American professor of computer science

Benjamin Crawford Pierce is the Henry Salvatori Professor of computer science at the University of Pennsylvania. Pierce joined Penn in 1998 from Indiana University and held research positions at the University of Cambridge and the University of Edinburgh. He received his Ph.D. from Carnegie Mellon University in 1991. His research includes work on programming languages, static type systems, distributed programming, mobile agents, process calculi, and differential privacy.

As part of his research, Pierce has led development on several open-source software projects, including the Unison file synchronization utility.

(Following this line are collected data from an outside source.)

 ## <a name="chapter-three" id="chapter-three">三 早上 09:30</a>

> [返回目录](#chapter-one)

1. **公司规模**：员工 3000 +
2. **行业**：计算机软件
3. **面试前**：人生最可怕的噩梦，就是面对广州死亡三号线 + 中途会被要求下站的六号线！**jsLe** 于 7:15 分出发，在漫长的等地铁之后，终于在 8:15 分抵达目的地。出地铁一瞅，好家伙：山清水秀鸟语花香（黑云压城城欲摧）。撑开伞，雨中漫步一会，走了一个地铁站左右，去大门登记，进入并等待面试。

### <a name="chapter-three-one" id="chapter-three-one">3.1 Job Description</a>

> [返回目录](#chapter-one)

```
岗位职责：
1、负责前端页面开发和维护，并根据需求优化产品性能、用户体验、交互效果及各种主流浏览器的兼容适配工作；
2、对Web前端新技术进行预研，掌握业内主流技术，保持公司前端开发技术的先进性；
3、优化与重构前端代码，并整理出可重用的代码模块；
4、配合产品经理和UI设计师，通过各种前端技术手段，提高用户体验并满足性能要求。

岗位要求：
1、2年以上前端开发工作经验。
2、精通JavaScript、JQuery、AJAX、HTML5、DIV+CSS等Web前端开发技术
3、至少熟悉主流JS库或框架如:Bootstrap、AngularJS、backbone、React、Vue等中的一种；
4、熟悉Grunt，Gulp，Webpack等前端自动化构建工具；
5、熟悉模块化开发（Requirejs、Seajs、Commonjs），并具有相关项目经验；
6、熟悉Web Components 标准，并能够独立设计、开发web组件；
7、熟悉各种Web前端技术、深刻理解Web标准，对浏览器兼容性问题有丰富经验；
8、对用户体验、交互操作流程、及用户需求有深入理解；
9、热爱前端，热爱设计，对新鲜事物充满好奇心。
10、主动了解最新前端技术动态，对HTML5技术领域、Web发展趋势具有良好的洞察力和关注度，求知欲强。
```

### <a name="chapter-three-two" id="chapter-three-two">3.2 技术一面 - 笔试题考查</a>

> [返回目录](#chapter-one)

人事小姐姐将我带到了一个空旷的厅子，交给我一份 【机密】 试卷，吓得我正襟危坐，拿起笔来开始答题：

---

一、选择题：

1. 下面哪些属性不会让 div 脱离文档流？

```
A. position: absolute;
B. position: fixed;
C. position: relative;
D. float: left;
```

In 2012 Pierce became an ACM Fellow for "contributions to the theory and practice of programming languages and their type systems". In 2015 Pierce and co-authors received the award for the most influential Principles of Programming Languages paper, which was described as "instrumental in bringing the view-update problem to the attention of the programming languages community and demonstrating the broad relevance of the problem beyond databases. [...] More broadly, the paper sparked a great deal of follow-on work in the area of BX (“bidirectional transformations”), leading to a fruitful collaboration between the worlds of databases, programming languages, and software engineering."

==Books==
He is the author of one book on type systems, Types and Programming Languages ISBN 0-262-16209-1. He has also edited a collection of articles to create a second volume Advanced Topics in Types and Programming Languages ISBN 0-262-16228-8. Based on the notes he collected while learning category theory during his PhD, he also published an introductory book on this topic—Basic Category Theory for Computer Scientists, ISBN 0-262-66071-7. He is one of the authors of the freely available book Software Foundations.